核医学とはごく微量の放射性同位元素(Radioisotope、ラジオアイソトープ、または略してRIまたはアイソトープといいます。) を目印としてつけた医薬品を用い、病気の診断や治療をする放射線医学の専門分野です。核医学診断の対象となる疾患は、心臓、脳、呼吸器、消化器、腎尿路系、内分泌疾患、骨関節 など多岐にわたっており、さまざまな病態や機能の診断が可能です。アイソトープで目印をつけた薬を体内に投与しますと、特定の臓器や組織に取り込まれ、そこで放射線を出します。これを「ガンマカメラ(シンチレーションカメラ)」や「PET(ペット)」と呼ばれる特別なカメラで測定し、その分布を画像にします。放射能の測定は大変高い感度で行えますので、ごく微量のアイソトープで安全に、苦痛もなく、身体の各部分の働きや化学的変化を画像にすることができるのです。疾患によっては、 他の検査法よりも早く見つけることができるのも特徴の一つです。また、アイソトープは診断のほか治療にも応用され、甲状腺機能亢進症や甲状腺がんの治療、転移性骨腫瘍に対する疼痛緩和療法、骨転移のある去勢抵抗性前立腺癌の治療、および低悪性度B細胞性非ホジキンリンパ腫の治療などにも用いられています。

________________

- [作業項目 1] 核医学についての文書抜粋で、体内のアイソトープの分布を測定する特別なカメラとして挙げられているものを答えよ。
- [作業項目 2] 核医学についての文書抜粋の続きを、その最後の文の後から書け。

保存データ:
________________

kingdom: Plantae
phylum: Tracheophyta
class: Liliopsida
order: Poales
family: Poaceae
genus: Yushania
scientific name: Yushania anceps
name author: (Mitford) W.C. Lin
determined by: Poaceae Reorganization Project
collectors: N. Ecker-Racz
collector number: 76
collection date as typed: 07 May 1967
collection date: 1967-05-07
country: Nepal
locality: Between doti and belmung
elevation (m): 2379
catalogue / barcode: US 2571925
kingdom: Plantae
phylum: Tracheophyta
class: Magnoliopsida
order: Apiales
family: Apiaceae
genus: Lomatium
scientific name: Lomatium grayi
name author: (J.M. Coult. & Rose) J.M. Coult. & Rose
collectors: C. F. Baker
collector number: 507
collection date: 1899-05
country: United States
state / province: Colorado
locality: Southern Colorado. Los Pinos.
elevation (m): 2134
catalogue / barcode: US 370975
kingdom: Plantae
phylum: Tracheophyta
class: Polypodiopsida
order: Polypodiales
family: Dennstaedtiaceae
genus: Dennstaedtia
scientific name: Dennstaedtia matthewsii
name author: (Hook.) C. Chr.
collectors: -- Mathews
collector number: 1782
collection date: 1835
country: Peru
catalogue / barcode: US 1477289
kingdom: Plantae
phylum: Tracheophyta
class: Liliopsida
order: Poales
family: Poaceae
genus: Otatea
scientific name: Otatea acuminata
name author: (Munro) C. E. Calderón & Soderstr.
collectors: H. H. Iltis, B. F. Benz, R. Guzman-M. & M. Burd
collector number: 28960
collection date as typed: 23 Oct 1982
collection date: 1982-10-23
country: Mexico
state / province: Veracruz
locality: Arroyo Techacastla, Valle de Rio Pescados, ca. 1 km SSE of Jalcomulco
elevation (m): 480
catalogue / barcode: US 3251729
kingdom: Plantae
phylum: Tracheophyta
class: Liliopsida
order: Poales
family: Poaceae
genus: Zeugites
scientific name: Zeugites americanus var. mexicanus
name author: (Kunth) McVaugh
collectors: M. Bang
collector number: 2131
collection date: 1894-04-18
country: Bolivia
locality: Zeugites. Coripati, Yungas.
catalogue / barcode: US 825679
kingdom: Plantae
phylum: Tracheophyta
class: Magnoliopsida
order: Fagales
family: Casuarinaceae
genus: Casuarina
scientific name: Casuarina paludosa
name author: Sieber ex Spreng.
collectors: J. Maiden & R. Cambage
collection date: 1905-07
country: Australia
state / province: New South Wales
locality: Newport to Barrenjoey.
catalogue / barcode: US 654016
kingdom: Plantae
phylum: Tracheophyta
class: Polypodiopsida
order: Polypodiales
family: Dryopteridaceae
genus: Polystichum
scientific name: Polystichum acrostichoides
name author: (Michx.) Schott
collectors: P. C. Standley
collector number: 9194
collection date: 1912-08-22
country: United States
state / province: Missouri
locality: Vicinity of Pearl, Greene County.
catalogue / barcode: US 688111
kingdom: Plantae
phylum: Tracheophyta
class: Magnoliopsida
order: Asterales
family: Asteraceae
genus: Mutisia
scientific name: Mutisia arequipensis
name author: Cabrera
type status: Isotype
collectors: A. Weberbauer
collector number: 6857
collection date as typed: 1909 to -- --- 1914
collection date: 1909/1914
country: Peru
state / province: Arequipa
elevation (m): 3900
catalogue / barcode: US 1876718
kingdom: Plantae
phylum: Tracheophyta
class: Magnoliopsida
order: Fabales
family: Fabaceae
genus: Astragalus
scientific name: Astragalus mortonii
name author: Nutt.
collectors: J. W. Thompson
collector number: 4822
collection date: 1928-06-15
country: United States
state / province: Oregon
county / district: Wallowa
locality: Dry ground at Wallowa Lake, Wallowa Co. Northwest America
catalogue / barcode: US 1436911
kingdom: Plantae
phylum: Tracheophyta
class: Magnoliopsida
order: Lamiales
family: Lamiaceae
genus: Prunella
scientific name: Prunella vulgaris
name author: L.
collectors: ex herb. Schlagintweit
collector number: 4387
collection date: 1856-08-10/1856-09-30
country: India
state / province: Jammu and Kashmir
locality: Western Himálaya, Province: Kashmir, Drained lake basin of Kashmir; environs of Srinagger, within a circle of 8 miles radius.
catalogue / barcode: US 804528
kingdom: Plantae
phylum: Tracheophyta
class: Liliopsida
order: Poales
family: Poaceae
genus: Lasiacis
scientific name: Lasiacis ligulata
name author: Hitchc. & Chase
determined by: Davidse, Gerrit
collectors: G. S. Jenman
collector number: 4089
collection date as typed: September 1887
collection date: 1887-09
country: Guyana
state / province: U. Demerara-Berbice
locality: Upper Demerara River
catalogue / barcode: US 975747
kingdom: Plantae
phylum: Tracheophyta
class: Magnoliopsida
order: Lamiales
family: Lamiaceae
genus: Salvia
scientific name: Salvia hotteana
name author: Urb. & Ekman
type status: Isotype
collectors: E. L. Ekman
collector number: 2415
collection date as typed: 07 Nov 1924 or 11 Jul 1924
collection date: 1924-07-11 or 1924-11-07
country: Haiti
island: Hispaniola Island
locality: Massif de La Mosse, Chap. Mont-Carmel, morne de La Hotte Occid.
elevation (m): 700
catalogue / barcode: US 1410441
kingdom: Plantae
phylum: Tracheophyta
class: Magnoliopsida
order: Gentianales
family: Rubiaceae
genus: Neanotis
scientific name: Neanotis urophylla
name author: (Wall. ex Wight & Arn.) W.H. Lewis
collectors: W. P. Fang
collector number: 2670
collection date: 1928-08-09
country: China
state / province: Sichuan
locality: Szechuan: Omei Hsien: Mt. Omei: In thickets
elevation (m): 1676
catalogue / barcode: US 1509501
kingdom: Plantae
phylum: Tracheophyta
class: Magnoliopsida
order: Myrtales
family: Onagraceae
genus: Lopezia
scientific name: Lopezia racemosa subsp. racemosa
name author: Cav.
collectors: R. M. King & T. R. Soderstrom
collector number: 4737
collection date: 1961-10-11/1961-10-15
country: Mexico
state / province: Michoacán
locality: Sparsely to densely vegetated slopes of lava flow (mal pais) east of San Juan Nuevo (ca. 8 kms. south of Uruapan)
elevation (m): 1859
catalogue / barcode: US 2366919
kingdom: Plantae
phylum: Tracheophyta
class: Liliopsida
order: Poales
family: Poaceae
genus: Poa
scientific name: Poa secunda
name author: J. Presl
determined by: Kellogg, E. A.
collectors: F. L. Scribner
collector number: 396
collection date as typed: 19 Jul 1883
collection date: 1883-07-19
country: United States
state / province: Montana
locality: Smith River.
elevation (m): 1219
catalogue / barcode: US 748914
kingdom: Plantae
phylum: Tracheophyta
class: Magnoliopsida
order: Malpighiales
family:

________________

- [解答 1] ガンマカメラ(シンチレーションカメラ)とPET(ペット)。

- [解答 2]
当院における核医学診療の特徴

核医学部門には核医学診療科の専門医をはじめ、放射線科・循環器内科・内分泌代謝内科・乳腺外科・皮膚科・泌尿器科 など多くの専門分野の医師が検査に従事しております。また、装置の操作や画像作成・放射線管理に従事する診療放射線技師は専任4名を中心にして5~6名体制で日々の診療に当たっております。
検査装置はガンマカメラ4台(うちSPECT-CT2台)、PET-CT3台を保有しています。SPECT-CT装置、PET-CT装置ともに同一ベッドでCT装置とつながっているため、CTで得られた形態情報を融合した高精度な診断が可能です。 一般核医学検査としては骨シンチ、心筋シンチ、脳血流シンチなどをはじめとする全身各部の検査、PET検査としてはFDG(ブドウ糖類似物質)を用いた腫瘍PET-CT検査、脳・心筋糖代謝検査、放射性酸素で標識したガスや水を用いる脳循環代謝検査を行っています。院内サイクロトロンという短寿命 のアイソトープを作る装置を設置しており、日々検査予定に合わせて放射性医薬品を高い清浄度で管理されたクリーンルームで合成しています。この標識合成室には専任のオペレータと薬剤師が勤務しております。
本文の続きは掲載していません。